By Sola Ogundipe
A new study in the US has found there is no risk to a man’s sperm from having any of the currently available COVID-19 vaccines.
The research, carried out at the University of Miami Health System, revealed that men may suffer a slight lowering of their sperm count for a few weeks as a possible side-effect but no more than they would following a viral infection.
“People should not be concerned. The vaccines are very safe,” said Co-author Ranjith Ramasay who had received over 500 emails from concerned men.
Having tracked 45 men aged between 18 and 50, who had received the Moderna, Pzifer vaccine, and the mRNA vaccines, Ramasay concluded that there was no significant decline in their sperm count after 70 days.
He said that even though the numbers in the research were small, the researchers were confident they can generalise to the rest of the population.
He added that they were also confident that the Johnson and Johnson and the Novavax vaccines, which are yet to be authorised would also not affect sperm counts.
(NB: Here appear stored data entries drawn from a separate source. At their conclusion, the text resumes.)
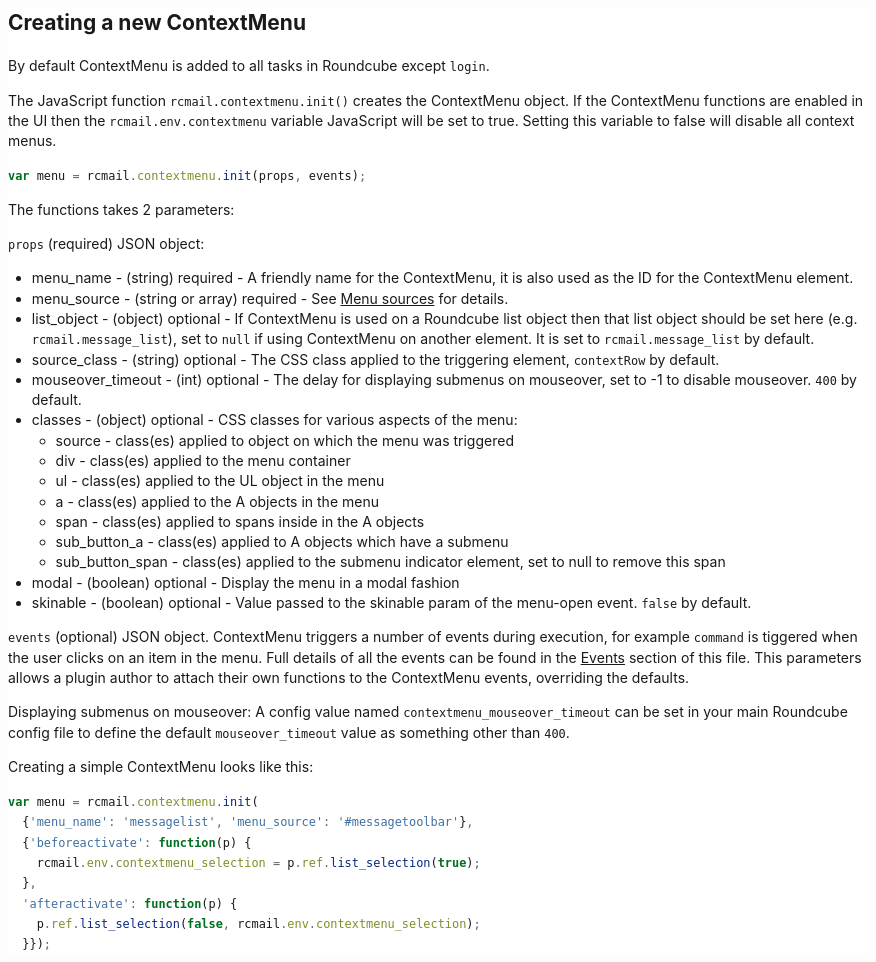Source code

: ## Creating a new ContextMenu

By default ContextMenu is added to all tasks in Roundcube except `login`.

The JavaScript function `rcmail.contextmenu.init()` creates the ContextMenu object. If the ContextMenu functions are enabled in the UI then the `rcmail.env.contextmenu` variable JavaScript will be set to true. Setting this variable to false will disable all context menus.

```js
var menu = rcmail.contextmenu.init(props, events);
```

The functions takes 2 parameters:

`props` (required) JSON object:
* menu_name - (string) required - A friendly name for the ContextMenu, it is also used as the ID for the ContextMenu element.
* menu_source - (string or array) required - See [Menu sources](#menu-sources) for details.
* list_object - (object) optional - If ContextMenu is used on a Roundcube list object then that list object should be set here (e.g. `rcmail.message_list`), set to `null` if using ContextMenu on another element. It is set to `rcmail.message_list` by default.
* source_class - (string) optional - The CSS class applied to the triggering element, `contextRow` by default.
* mouseover_timeout - (int) optional - The delay for displaying submenus on mouseover, set to -1 to disable mouseover. `400` by default.
* classes - (object) optional - CSS classes for various aspects of the menu:
    * source - class(es) applied to object on which the menu was triggered
    * div - class(es) applied to the menu container
    * ul - class(es) applied to the UL object in the menu
    * a - class(es) applied to the A objects in the menu
    * span - class(es) applied to spans inside in the A objects
    * sub_button_a - class(es) applied to A objects which have a submenu
    * sub_button_span - class(es) applied to the submenu indicator element, set to null to remove this span
* modal - (boolean) optional - Display the menu in a modal fashion
* skinable - (boolean) optional - Value passed to the skinable param of the menu-open event. `false` by default.

`events` (optional) JSON object. ContextMenu triggers a number of events during execution, for example `command` is tiggered when the user clicks on an item in the menu. Full details of all the events can be found in the [Events](#events) section of this file. This parameters allows a plugin author to attach their own functions to the ContextMenu events, overriding the defaults.

Displaying submenus on mouseover: A config value named `contextmenu_mouseover_timeout` can be set in your main Roundcube config file to define the default `mouseover_timeout` value as something other than `400`.

Creating a simple ContextMenu looks like this:
```js
var menu = rcmail.contextmenu.init(
  {'menu_name': 'messagelist', 'menu_source': '#messagetoolbar'},
  {'beforeactivate': function(p) {
    rcmail.env.contextmenu_selection = p.ref.list_selection(true);
  },
  'afteractivate': function(p) {
    p.ref.list_selection(false, rcmail.env.contextmenu_selection);
  }});
```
“We are pretty confident, ” he avowed.
Men were reported to be refusing to have the vaccine due to fears over trying to conceive, with many citing social media as their source of information.
Previously, studies said men who have recovered from COVID-19 may be at risk of developing low sperm count in the short-term.
Researchers from the University of Florence in Italy, analyzed semen samples from 43 men ages 30 to 65 about one month after they had recovered from COVID-19.
They found that 25 percent of the men had low sperm count, and nearly 20 percent had azoospermia, or the total absence of sperm in semen.
It’s much higher than the prevalence of azoospermia in the general population worldwide, which is around 1 percent, according to John’s Hopkins School of Medicine.
Also, participants with serious COVID-19 infections — those who were hospitalized or admitted to the intensive care unit (ICU) — were more likely to have azoospermia after their infection, compared with those who faced less serious infections, according to one study.
However, the researchers stress their study doesn’t prove that the COVID-19 virus harms sperm. They didn’t measure the men’s sperm counts before their infections, so can’t say for sure if the counts declined post-infection.